■ Bereitgestellter Text:
Die Spannung in den Tagen vor diesem raren Ereignis war hoch: Wie würde das Wetter werden? Die Prognosen verhießen nichts Gutes, wurden aber von Tag zu Tag etwas besser, ein hoher Unsicherheitsfaktor war jedenfalls dabei. Einerlei, nachdem Venustransite, so man sie überhaupt erleben darf, meist im "Doppelpack" kommen, hätten wir auch diesmal eine zweite Chance im Jahr 2012. Tatsächlich war dann für den Transittag gutes Wetter vorausgesagt.
Walter Koprolin und meine Wenigkeit planten eine Beobachtung im Weinviertel, an unserem "Merkurtransitplatzl", auf den Feldern östlich von Niederleis. Walter war schon in der Nacht draußen, um am Morgen eine perfekt poljustierte Montierung zu haben. Ich traf gegen 6:40 MESZ am Beobachtungsplatz ein, und baute sofort meinen 4" f/8 APO auf. Zu dieser Zeit zogen ein paar flache Wolkenfelder durch, die uns fallweise den Blick zur noch tief stehenden Sonne versperrten - gerade als wir dabei waren, unsere Röhren auf die Sonne auszurichten und erste Testschüsse zu machen. Es schien, als ob noch genug "Nachschub" kommen würde, und wir machten uns schon rechte Sorgen, ob uns die Wolken denn just den Beginn des Transits verderben würden. Es ging sich aber letztlich grad noch aus. Im Radio hörten wir den "Countdown" mit. Direkt beim ersten Kontakt der Venus mit der Sonnenscheibe zogen die letzten Wolkenfetzen an der Sonne vorbei.

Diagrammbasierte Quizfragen

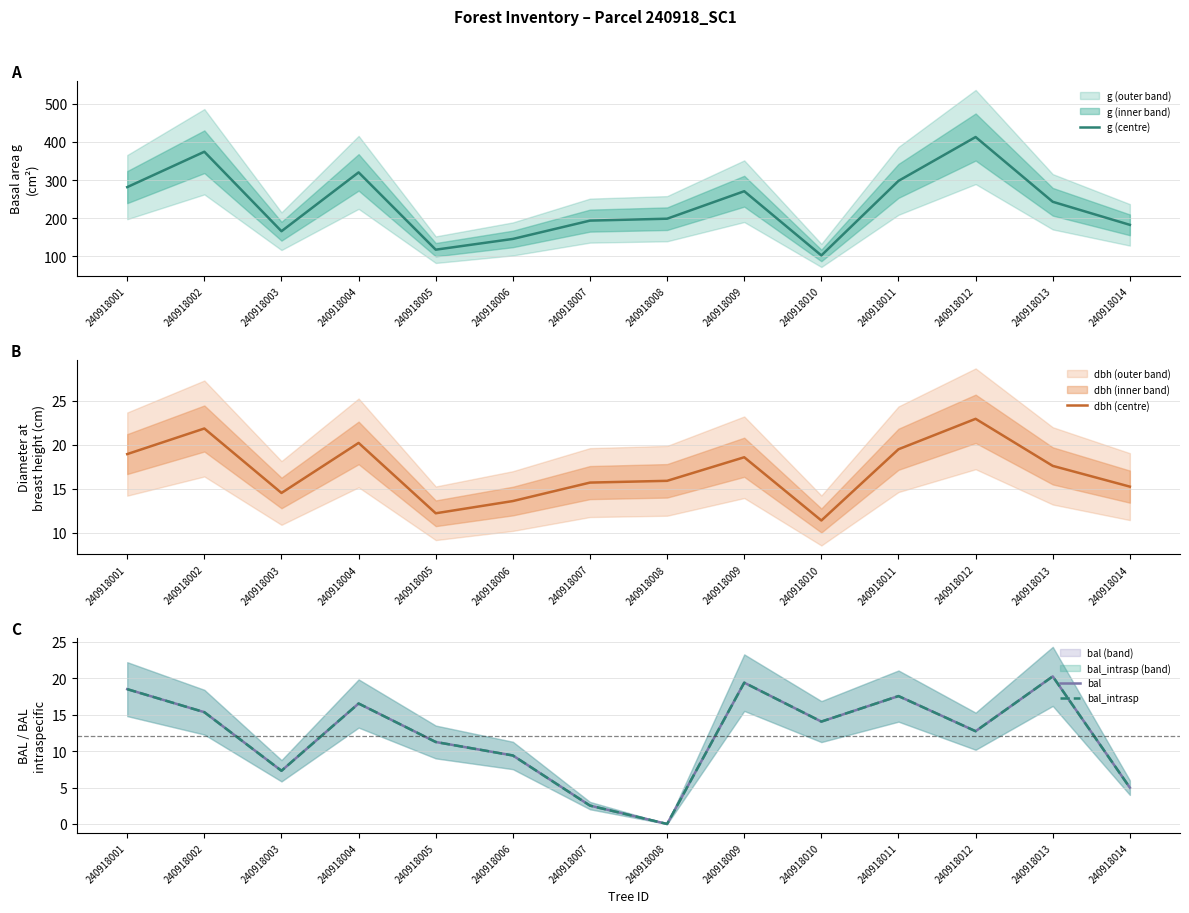

How many data points in g (centre) are above 242?

7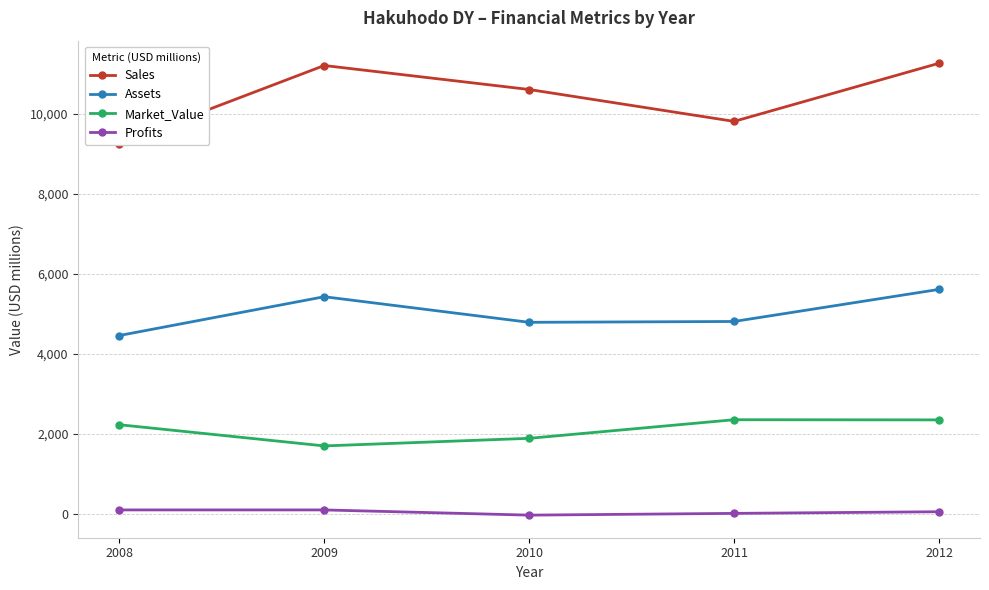

What is the value of the Assets point at the 3rd from the left?

4790.0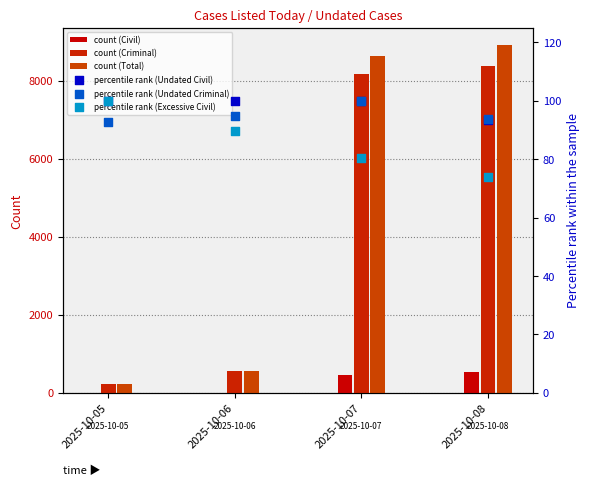

Which series reaches the minimum Y coordinate?

Cases Listed Today - Civil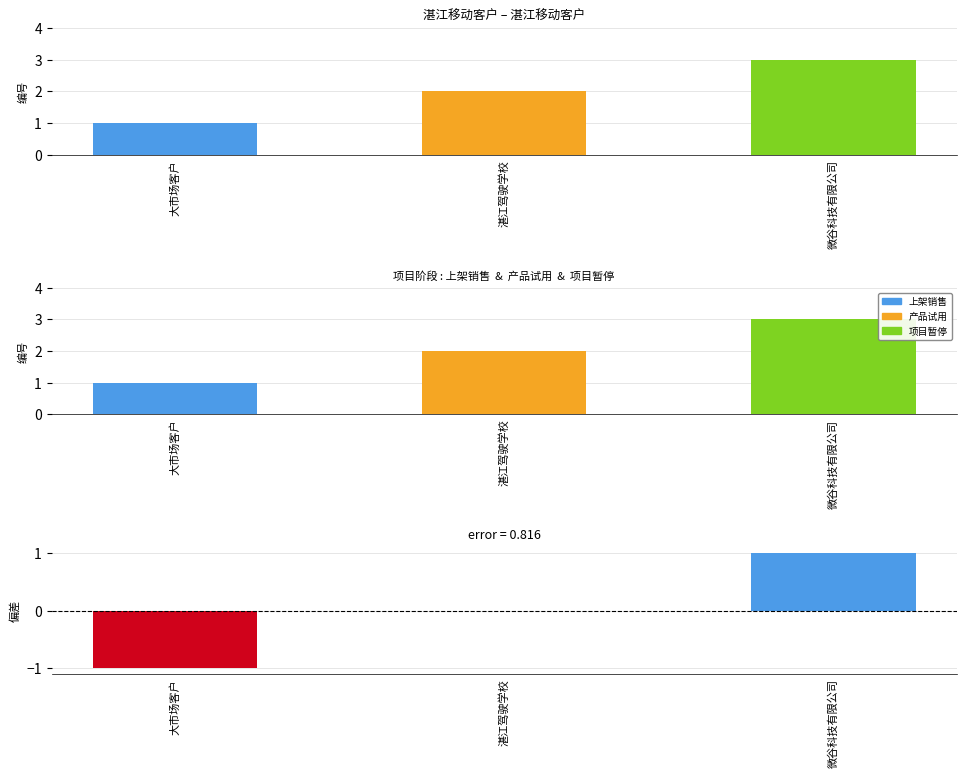

At which label is 车联网 closest to 2?

湛江驾驶学校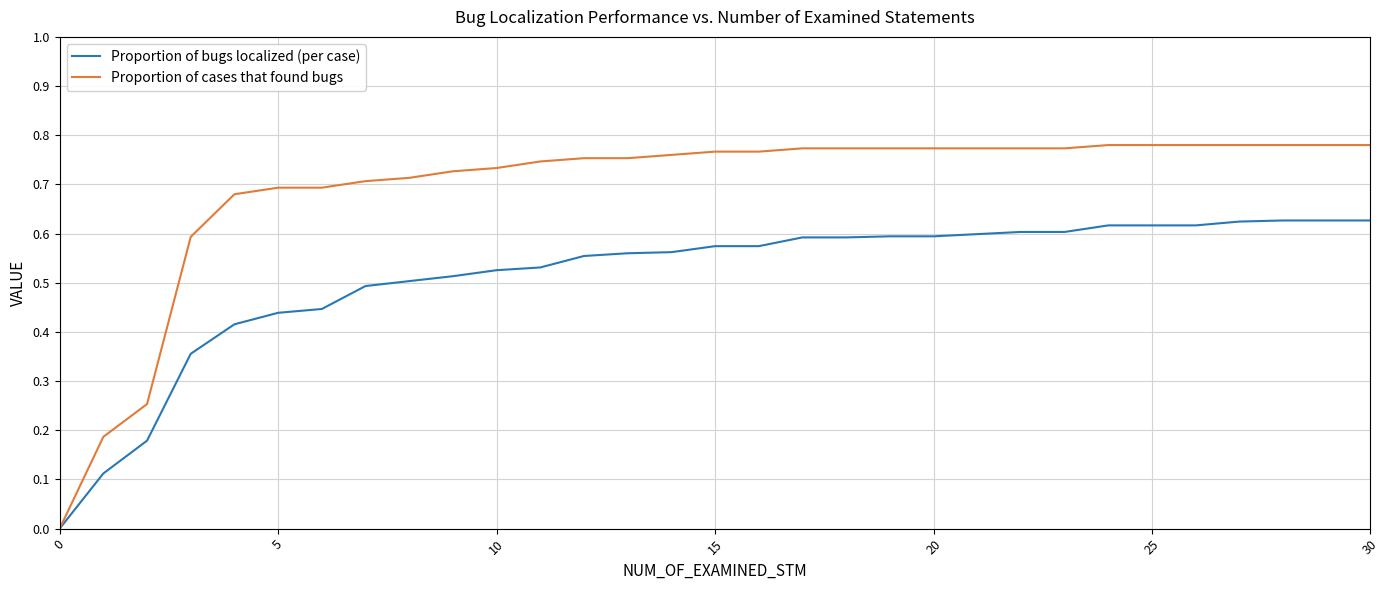

List the series in order of their peak value, highest first.

Proportion of cases that found bugs, Proportion of bugs localized (per case)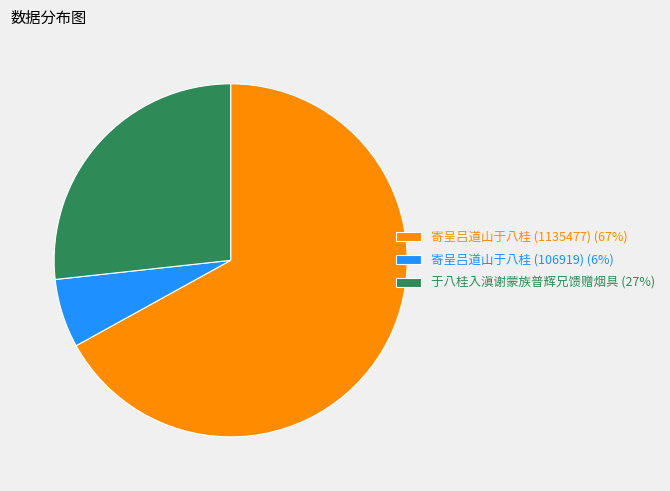

How many segments does this pie chart have?

3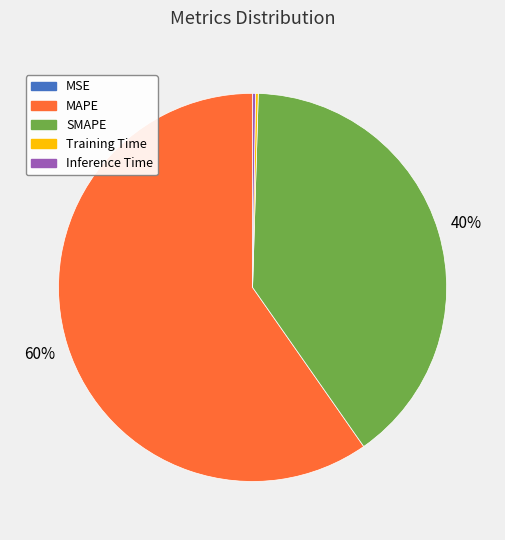

Is the sum of SMAPE and MAPE greater than half?

Yes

■ Zu bearbeitende Aufgabe: Kopieren Sie aus dem Bericht über den Venustransit unverändert den Abschnitt, der mit den Worten „Die Spannung in“ beginnt und mit „gutes Wetter vorausgesagt.“ endet.

■ Gelöste Aufgabe:
Die Spannung in den Tagen vor diesem raren Ereignis war hoch: Wie würde das Wetter werden? Die Prognosen verhießen nichts Gutes, wurden aber von Tag zu Tag etwas besser, ein hoher Unsicherheitsfaktor war jedenfalls dabei. Einerlei, nachdem Venustransite, so man sie überhaupt erleben darf, meist im "Doppelpack" kommen, hätten wir auch diesmal eine zweite Chance im Jahr 2012. Tatsächlich war dann für den Transittag gutes Wetter vorausgesagt.